What to work on
Could you set down exactly the lines of the data below, starting at the one that holds "right hip: (197, 312)" and ending at the one that holds "right elbow: (344, 407)", both included, and only those?

Stored entries:
• • • • • • •
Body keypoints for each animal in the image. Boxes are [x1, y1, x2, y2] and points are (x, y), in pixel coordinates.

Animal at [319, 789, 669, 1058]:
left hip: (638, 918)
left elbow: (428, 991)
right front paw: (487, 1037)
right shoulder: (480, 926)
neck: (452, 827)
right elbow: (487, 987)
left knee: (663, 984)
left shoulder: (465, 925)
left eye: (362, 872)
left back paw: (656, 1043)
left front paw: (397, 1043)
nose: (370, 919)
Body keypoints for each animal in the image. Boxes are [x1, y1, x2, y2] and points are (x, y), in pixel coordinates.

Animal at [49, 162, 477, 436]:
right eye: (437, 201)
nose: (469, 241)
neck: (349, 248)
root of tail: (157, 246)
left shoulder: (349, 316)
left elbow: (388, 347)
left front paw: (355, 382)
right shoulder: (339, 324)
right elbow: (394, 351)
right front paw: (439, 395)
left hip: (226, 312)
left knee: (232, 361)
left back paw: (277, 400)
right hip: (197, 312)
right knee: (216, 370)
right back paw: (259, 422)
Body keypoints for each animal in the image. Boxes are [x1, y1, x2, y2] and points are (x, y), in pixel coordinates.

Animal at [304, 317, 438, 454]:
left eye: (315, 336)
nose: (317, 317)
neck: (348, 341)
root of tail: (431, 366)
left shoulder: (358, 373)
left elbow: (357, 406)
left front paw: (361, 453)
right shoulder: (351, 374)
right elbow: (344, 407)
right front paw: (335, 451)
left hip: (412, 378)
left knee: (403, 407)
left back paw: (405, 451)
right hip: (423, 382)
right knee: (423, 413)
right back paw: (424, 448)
• • • • • • •
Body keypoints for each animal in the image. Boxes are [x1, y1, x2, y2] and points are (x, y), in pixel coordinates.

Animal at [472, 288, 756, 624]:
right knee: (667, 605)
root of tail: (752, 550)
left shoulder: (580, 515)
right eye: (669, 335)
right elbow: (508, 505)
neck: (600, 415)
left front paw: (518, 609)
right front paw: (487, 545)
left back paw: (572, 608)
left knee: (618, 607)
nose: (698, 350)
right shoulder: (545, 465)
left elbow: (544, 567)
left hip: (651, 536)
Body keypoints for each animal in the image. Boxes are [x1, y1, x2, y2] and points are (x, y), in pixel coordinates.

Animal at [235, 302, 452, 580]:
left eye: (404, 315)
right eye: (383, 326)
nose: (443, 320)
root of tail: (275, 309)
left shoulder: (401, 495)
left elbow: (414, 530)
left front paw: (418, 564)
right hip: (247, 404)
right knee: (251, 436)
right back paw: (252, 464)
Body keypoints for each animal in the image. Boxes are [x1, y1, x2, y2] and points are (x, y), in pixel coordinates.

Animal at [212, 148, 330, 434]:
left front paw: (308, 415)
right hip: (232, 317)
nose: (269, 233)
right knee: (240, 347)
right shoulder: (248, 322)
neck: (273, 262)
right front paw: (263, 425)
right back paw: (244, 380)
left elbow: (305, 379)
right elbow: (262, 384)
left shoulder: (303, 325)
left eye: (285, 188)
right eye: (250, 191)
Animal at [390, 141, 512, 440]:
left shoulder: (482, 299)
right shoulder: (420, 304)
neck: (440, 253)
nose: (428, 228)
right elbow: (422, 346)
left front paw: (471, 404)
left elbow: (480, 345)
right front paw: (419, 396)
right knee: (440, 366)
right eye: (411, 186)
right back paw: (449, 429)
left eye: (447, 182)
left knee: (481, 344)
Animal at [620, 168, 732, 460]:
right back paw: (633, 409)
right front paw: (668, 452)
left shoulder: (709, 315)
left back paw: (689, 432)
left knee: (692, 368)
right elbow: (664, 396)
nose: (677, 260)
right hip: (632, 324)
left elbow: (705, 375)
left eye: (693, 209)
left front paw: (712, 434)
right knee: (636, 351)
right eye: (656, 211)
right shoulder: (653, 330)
• • • • • • •
Response to this exercise
right hip: (197, 312)
right knee: (216, 370)
right back paw: (259, 422)
Body keypoints for each animal in the image. Boxes are [x1, y1, x2, y2] and points are (x, y), in pixel coordinates.

Animal at [304, 317, 438, 454]:
left eye: (315, 336)
nose: (317, 317)
neck: (348, 341)
root of tail: (431, 366)
left shoulder: (358, 373)
left elbow: (357, 406)
left front paw: (361, 453)
right shoulder: (351, 374)
right elbow: (344, 407)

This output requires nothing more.